We are told, in the Pearl of Great Price, that when Satan proposed a plan of his own, promising to redeem every soul of man, but wherein the free agency of man would be destroyed, and said, "Wherefore give me thine honor," the Only Begotten said, "Father, thy will be done, and the glory be thine for ever" "I am prepared to carry out thy plan." The Apostle above quoted states, "A body hast thou prepared me. * * Then said I, Lo, I come to do thy will, O Lord." Hence from the above we learn that though others might be the sons of God through Him, yet it needed His body, His fulfilment of the law, the sacrifice or offering up of that body in the atonement, before any of these others, who were also sons of God by birth in the spirit world, could attain to the position of sons of God as He was; and that only through His mediation and atonement. So that in Him, and of Him, and through Him, through the principle of adoption, could we alone obtain that position which is spoken of by John: "Beloved, now are we the sons of God; and it doth not yet appear what we shall be: but we know that when he shall appear we shall be like him, for we shall see him as he is." Thus His atonement made it possible for us to obtain an exaltation, which we could not have possessed without it.     

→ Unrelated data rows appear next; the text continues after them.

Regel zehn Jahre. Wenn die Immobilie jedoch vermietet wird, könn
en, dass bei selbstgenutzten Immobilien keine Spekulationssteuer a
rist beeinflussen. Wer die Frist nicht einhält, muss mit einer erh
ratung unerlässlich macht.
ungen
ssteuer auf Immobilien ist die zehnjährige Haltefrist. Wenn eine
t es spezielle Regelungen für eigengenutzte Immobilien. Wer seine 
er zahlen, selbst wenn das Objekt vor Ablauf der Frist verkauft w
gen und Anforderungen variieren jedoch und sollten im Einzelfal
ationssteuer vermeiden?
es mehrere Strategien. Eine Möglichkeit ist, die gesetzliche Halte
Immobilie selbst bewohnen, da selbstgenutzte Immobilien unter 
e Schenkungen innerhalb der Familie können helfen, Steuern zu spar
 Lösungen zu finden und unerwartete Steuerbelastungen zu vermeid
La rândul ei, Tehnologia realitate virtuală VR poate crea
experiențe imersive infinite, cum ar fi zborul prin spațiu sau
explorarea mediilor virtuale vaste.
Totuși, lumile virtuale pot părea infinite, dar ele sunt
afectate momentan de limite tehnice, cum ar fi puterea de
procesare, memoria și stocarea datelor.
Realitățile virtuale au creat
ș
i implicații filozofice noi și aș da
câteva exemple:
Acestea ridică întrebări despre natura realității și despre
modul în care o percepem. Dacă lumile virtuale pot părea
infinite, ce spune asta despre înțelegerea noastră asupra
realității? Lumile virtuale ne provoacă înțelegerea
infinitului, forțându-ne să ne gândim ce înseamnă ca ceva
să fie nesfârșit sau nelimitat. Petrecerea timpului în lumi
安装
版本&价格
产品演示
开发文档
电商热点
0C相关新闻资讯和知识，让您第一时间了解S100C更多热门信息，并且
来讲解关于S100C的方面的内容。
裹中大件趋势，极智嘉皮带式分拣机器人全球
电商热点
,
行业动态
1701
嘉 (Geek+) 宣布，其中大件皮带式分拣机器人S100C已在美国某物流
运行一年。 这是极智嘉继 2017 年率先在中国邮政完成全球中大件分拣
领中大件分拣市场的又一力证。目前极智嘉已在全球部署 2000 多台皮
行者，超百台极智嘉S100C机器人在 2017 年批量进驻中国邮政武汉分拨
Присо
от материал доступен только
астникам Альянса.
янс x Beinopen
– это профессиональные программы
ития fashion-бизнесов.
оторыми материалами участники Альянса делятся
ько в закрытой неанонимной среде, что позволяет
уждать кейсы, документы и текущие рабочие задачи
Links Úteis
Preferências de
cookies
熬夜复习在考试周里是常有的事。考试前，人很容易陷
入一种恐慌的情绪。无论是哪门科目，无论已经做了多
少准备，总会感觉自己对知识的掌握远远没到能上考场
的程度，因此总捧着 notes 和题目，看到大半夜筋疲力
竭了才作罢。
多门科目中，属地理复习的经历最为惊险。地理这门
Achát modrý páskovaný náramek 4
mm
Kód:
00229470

"His name shall be called Immanuel," which being interpreted is, God with us. Hence He is not only called the Son of God, the First Begotten of the Father, the Well Beloved, the Head, and Ruler, and Dictator of all things, Jehovah, the I Am, the Alpha and Omega, but He is also called the Very Eternal Father. Does not this mean that in Him were the attributes and power of the Very Eternal Father? For the angel to Adam said that all things should be done in His name. A voice was heard from the heavens, when Jesus was baptized by John the Baptist, saying, "This is my beloved Son, in whom I am well pleased," and when the Father and the Son appeared together to the Prophet Joseph Smith they were exactly alike in form, in appearance, in glory; and the Father said, pointing to His Son. "This is my beloved Son; hear Him." There the Father had His apparent tabernacle, and the Son had His apparent tabernacle; but the Son was the agency through which the Father would communicate to man; as it is elsewhere said, "Wherefore, thou shalt do all that thou doest in the name of the Son. And thou shalt repent, and shalt call upon God, in the name of the Son, for evermore."